The study released Wednesday estimated it could cost up to $69 billion a year and require the hiring of 1 million new teachers to reduce the typical class size from 24 to 15 students.It suggested school reformers look for ways to help teachers do a better job of managing the children in their classrooms rather than "sink vast sums" into efforts to reduce class size.

The report, "Class Size and Public Policy: Politics and Panaceas," said efforts to boost students' test scores through smaller classes "will probably be a waste of money and effort."

The report was based on a review of past studies, not on any new classroom research.

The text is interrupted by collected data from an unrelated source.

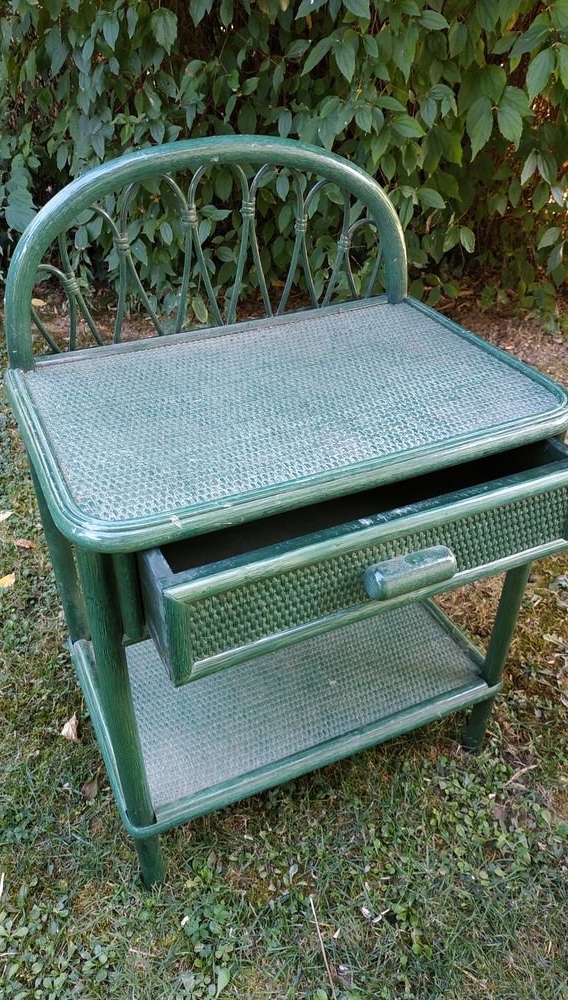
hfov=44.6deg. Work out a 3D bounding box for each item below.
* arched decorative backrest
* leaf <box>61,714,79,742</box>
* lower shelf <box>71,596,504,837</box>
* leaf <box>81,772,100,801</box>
[{"bbox_3d":[-0.065,-0.292,0.781,0.510,0.216,0.029,-15,39,-20],"label":"arched decorative backrest"},{"bbox_3d":[-0.318,0.339,1.036,0.030,0.015,0.046,-2,37,-4],"label":"leaf"},{"bbox_3d":[-0.004,0.234,0.989,0.519,0.025,0.331,-15,39,-20],"label":"lower shelf"},{"bbox_3d":[-0.267,0.394,0.963,0.025,0.014,0.043,5,37,6],"label":"leaf"}]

There now are 24 pupils in the typical public elementary school classroom, down from 30 in 1961. In secondary schools, the typical class size is down from 27 to 22.

The report by Tommy M. Tomlinson of the department's Office of Educational Research and Improvement said, "Smaller classes will worsen the shortage of both teachers and classrooms."

"If teachers today believe that the number of students per class is too large and their workload too heavy, it is also true that the number of students they teach has never been fewer and, from that standpoint, their workload has never been lighter," it said.

The report noted several states, including Indiana, have made smaller class size in the early grades a key ingredient of their school reform efforts.

Chester E. Finn Jr., the assistant secretary of education in charge of research, said lowering class size has become "an ersatz reform goal around the country."

"There are a lot of better and less costly things you can do and get results," Finn said in an interview. "There's no question that good teachers in tiny classes are one of the reasons people pay for expensive private schools. But it's not a very prudent investment strategy if you're trying to improve the vast enterprise of American education."

The National Education Association, the 1.85 million-member teachers union, has a policy that states, "excellence in the classroom can best be attained by small class size," and it urges affiliates to "seek an optimum class size of 15 students."

Keith Geiger, the NEA's vice president, said in an interview: "It is very expensive to lower it to 15, but they continually use this rationale for doing nothing. We have elementary teachers out there sitting with 38, 40, 42 kids in their class. That's the sad part."

"We've got to move to less than 20-to-1 in the early elementary grades if we're ever going to expect to reach these kids so we don't have to spend all the money on remediation when they get into junior and senior high school," Geiger said.